When copying the data below, keep only the lines from the one with "Pular para o conteúdo" through the one with "с применением контрольно-кассовой", word for word, and skip the pictures.

(Input Opens)

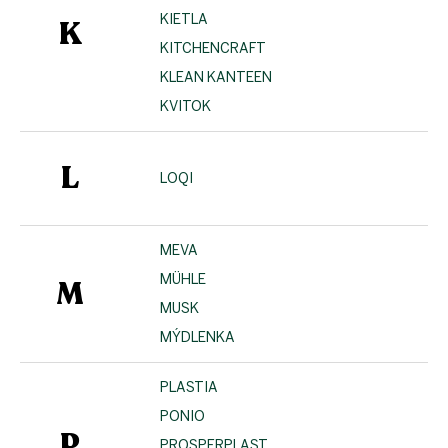
KIETLA
K
KITCHENCRAFT
KLEAN KANTEEN
KVITOK
L
LOQI
MEVA
MÜHLE
M
MUSK
MÝDLENKA
PLASTIA
PONIO
P
PROSPERPLAST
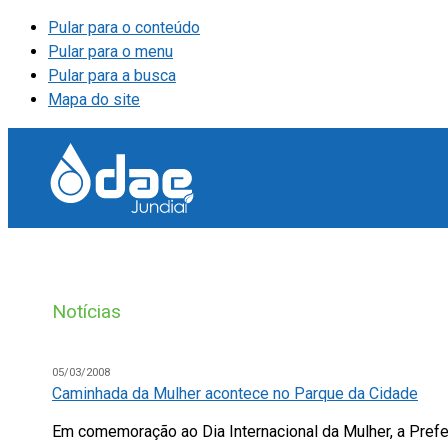
Pular para o conteúdo
Pular para o menu
Pular para a busca
Mapa do site
Notícias
05/03/2008
Caminhada da Mulher acontece no Parque da Cidade
Em comemoração ao Dia Internacional da Mulher, a Prefei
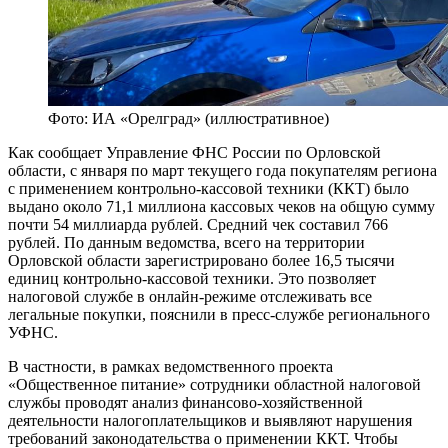
Фото: ИА «Орелград» (иллюстративное)
Как сообщает Управление ФНС России по Орловской
области, с января по март текущего года покупателям региона
с применением контрольно-кассовой техники (ККТ) было
выдано около 71,1 миллиона кассовых чеков на общую сумму
почти 54 миллиарда рублей. Средний чек составил 766
рублей. По данным ведомства, всего на территории
Орловской области зарегистрировано более 16,5 тысячи
единиц контрольно-кассовой техники. Это позволяет
налоговой службе в онлайн-режиме отслеживать все
легальные покупки, пояснили в пресс-службе регионального
УФНС.
В частности, в рамках ведомственного проекта
«Общественное питание» сотрудники областной налоговой
службы проводят анализ финансово-хозяйственной
деятельности налогоплательщиков и выявляют нарушения
требований законодательства о применении ККТ. Чтобы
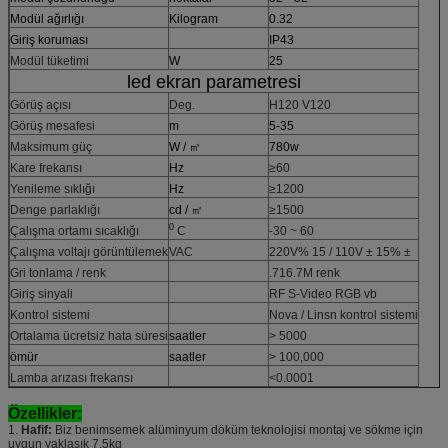
Modül ağırlığı
Kilogram
0.32
Giriş koruması
IP43
Modül tüketimi
W
25
led ekran parametresi
Görüş açısı
Deg.
H120 V120
Görüş mesafesi
m
5-35
Maksimum güç
W / ㎡
780w
Kare frekansı
Hz
≥60
Yenileme sıklığı
Hz
≥1200
Denge parlaklığı
cd / ㎡
≥1500
0
Çalışma ortamı sıcaklığı
C
-30 ~ 60
Çalışma voltajı görüntülemek
VAC
220V% 15 / 110V ± 15% ±
Gri tonlama / renk
.716.7M renk
Giriş sinyali
RF S-Video RGB vb
Kontrol sistemi
Nova / Linsn kontrol sistemi
Ortalama ücretsiz hata süresi
saatler
> 5000
ömür
saatler
> 100,000
Lamba arızası frekansı
<0.0001
Özellikler:
1.
Hafif:
Biz benimsemek alüminyum döküm teknolojisi montaj ve sökme için
uygun yaklaşık 7.5kg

(Input Closes)

(The answer)
Pular para o conteúdo
Pular para o menu
Pular para a busca
Mapa do site
Notícias
05/03/2008
Caminhada da Mulher acontece no Parque da Cidade
Em comemoração ao Dia Internacional da Mulher, a Prefei
Фото: ИА «Орелград» (иллюстративное)
Как сообщает Управление ФНС России по Орловской
области, с января по март текущего года покупателям региона
с применением контрольно-кассовой техники (ККТ) было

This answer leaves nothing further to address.